What does it mean to be in motion? in concrete terms, it refers to passing from one place to another; a displacement or modification of the medium. Reality and everything that constitutes it, including the one who conceives it, is in permanent change, in an eternal migration to another material and knowledge state. The landscape that represents the environment where we develop, is one of the most important symbolic agents of the structure of our identity, and like us, it is imbued in the course of time and space; in the same motion.

Landscapes in Motion presents a materialization of the urban development of Chinese society: a current perspective of the historic flow of a nation deeply rooted in tradition. In this set of photographic works, the artistic production of Cai Dongdong, Zhang Dali and Ji Zhou, builds a collective landscape that allows us to appreciate the mutation of the People's Republic of China in the last 50 years: one of the most radical social, political and economic transitions in human history. Between Cai Dongdong and his portraits of rural and communist China prior to the Economic Reform of 1978, and the collages of vertical cities of Ji Zhou, we find the windows that Zhang Dali opened on walls marked for oblivion, holes that frame a threshold towards transformation.

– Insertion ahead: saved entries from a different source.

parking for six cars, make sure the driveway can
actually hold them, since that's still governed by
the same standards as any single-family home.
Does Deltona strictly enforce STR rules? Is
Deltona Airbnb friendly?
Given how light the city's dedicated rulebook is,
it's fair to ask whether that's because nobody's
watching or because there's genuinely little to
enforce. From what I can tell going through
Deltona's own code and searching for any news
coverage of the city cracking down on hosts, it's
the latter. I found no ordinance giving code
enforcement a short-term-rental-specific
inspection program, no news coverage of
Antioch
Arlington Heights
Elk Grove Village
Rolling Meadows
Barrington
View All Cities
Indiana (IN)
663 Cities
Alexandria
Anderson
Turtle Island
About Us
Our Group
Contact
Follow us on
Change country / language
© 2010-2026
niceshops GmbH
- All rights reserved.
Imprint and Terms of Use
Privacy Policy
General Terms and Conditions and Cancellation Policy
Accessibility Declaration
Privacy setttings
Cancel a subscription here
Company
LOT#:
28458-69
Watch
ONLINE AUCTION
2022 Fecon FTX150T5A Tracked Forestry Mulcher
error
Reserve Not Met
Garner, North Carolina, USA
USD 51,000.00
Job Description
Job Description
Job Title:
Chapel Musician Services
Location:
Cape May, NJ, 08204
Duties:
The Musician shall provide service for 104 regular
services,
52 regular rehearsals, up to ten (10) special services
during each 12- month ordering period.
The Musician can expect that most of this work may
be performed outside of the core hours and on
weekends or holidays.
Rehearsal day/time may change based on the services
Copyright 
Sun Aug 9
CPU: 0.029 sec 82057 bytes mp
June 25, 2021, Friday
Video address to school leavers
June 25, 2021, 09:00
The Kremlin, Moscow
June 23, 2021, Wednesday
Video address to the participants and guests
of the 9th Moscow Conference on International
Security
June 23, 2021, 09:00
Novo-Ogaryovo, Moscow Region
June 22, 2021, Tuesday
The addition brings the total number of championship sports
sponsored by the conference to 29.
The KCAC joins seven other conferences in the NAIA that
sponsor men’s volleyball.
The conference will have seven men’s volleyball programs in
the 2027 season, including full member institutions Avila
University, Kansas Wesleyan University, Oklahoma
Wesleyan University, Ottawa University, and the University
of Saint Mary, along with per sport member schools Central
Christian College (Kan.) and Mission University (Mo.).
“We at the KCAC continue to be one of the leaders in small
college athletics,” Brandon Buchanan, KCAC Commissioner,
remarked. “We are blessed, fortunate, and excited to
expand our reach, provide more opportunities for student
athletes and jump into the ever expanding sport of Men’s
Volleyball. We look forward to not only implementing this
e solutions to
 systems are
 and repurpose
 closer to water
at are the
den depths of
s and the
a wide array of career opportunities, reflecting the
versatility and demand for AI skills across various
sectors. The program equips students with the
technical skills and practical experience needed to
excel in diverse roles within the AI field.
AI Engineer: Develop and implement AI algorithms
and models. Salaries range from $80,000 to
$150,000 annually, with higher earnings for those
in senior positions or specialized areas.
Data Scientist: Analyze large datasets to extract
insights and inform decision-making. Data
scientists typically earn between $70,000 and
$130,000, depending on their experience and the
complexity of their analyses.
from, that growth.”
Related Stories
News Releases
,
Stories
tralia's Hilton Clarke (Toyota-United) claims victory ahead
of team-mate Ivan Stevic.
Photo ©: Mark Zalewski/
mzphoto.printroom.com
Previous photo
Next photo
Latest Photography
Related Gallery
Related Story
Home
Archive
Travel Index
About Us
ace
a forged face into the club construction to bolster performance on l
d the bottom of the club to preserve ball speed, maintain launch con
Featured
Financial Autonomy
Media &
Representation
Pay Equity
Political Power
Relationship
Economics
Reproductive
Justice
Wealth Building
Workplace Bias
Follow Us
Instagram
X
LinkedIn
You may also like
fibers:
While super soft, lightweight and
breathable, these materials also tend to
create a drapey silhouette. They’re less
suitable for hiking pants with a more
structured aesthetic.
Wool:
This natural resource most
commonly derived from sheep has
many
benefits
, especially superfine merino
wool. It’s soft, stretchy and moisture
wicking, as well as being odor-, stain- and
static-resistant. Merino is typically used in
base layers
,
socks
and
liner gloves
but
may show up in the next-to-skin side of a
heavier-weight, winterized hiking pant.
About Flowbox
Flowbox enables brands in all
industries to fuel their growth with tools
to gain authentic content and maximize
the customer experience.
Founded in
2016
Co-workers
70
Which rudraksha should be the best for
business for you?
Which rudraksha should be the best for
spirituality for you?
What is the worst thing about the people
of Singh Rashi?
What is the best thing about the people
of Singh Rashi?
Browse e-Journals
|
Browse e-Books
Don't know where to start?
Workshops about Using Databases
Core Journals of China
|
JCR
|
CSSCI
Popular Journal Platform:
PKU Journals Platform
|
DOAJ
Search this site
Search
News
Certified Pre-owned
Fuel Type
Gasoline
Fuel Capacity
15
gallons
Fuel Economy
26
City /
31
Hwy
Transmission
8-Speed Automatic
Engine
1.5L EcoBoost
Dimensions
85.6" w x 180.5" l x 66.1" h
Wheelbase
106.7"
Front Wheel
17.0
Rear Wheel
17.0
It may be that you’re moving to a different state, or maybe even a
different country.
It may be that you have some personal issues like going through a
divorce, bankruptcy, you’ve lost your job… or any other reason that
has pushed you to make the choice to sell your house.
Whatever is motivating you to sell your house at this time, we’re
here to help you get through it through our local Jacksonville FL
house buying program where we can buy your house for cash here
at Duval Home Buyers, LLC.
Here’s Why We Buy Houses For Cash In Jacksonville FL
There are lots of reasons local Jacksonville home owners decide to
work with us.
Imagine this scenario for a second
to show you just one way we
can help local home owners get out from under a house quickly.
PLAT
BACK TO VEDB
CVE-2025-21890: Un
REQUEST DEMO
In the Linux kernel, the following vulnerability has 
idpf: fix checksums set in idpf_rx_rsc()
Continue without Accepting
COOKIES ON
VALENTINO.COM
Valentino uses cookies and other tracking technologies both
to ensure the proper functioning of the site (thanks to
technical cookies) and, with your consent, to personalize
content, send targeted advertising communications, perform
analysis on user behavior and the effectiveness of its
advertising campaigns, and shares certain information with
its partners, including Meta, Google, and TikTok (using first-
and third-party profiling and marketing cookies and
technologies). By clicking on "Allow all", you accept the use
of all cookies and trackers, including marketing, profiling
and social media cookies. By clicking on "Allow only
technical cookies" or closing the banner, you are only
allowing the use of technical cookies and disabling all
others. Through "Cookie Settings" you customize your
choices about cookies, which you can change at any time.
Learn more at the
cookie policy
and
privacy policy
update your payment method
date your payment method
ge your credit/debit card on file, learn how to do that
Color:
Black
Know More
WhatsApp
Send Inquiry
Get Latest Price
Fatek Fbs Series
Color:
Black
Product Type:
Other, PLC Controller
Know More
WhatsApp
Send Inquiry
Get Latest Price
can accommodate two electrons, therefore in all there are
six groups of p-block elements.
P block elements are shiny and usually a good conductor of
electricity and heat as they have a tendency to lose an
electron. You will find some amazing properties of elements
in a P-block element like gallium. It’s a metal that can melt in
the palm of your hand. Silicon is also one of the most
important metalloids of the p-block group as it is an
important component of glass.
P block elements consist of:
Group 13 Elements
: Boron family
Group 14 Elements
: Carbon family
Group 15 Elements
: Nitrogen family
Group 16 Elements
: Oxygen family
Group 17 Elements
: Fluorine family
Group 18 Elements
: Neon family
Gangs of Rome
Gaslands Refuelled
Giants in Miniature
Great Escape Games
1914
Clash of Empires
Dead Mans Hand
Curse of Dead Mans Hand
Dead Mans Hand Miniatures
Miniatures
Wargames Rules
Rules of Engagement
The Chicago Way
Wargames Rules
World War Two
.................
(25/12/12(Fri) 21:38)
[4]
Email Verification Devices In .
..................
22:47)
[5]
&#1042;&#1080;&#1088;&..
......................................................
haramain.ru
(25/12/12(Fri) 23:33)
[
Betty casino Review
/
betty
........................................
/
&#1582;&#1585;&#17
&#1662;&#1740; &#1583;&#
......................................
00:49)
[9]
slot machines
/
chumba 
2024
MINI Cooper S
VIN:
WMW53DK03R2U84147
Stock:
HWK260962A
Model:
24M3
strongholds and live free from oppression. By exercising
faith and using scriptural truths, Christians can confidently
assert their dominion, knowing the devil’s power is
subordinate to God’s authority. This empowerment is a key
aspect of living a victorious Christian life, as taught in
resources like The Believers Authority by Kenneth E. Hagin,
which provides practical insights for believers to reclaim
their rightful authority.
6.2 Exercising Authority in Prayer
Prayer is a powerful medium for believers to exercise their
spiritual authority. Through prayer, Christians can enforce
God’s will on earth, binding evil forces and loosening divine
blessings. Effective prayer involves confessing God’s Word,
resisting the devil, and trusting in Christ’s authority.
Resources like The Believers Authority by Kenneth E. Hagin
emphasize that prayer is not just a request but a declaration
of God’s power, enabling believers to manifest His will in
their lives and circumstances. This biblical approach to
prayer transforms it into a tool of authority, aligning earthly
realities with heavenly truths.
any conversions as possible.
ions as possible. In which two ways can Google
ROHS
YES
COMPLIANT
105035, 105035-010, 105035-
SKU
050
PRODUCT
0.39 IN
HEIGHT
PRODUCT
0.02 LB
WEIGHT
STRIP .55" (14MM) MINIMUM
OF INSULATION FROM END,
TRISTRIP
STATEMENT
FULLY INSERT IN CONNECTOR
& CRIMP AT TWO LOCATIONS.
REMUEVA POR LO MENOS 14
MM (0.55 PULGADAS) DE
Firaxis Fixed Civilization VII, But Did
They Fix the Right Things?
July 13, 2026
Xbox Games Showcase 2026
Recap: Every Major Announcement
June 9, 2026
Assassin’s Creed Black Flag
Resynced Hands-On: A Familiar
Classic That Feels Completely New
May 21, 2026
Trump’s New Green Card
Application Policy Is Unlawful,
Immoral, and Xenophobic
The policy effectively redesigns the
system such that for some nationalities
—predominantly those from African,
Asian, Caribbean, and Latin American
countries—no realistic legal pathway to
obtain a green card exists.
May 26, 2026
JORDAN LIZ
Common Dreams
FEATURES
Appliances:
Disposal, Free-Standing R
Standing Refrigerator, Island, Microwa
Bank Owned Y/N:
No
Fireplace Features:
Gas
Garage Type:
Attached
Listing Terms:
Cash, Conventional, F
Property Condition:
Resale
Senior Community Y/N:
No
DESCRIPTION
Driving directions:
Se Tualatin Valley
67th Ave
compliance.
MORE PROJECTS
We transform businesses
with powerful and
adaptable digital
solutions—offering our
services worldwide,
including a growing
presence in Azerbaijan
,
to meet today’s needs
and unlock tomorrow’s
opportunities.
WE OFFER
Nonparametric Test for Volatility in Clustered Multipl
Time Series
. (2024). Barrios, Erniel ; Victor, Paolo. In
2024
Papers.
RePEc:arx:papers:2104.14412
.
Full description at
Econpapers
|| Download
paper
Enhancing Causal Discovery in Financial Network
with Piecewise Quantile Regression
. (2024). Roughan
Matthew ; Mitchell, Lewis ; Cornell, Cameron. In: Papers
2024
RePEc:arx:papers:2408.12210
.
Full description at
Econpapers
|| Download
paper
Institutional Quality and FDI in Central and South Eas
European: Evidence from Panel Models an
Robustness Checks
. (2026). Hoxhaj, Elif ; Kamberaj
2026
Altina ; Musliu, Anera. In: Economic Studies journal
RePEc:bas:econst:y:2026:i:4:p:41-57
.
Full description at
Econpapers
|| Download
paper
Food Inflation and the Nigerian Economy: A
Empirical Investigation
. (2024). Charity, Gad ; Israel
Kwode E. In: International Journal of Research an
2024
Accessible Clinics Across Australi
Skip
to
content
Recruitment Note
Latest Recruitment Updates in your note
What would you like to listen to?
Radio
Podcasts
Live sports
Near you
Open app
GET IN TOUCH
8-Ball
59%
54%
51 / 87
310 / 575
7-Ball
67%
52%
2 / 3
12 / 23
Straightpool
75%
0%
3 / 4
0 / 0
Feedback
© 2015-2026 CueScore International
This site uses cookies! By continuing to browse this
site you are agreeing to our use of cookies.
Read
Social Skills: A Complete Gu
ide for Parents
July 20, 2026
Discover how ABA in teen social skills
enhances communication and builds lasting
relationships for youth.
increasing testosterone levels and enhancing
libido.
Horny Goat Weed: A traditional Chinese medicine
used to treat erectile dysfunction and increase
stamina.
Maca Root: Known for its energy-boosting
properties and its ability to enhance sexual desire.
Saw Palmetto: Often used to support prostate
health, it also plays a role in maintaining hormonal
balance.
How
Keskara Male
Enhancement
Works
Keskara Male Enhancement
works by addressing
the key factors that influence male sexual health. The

Roland Barthes noted in his text Camera Lucida that: "What photography reproduces infinitely has only taken place once: photography repeats mechanically what can never be repeated existentially" (Barthes 1990, 31). In this sense, photography gives us the illusion of a frozen reality, accessible and intelligible. However, photography also makes us aware of the change: of the irrefutable distance between epochs and the perishable condition of human beings and their creations. In this way, the photographers mentioned here intervene in the mechanical repetition of the photographic act with its interpretative specificity, giving a more organic and contemporary sense to the images. They show, in conclusion, the motion of the Chinese context in relation to their particular experience and sensitivity.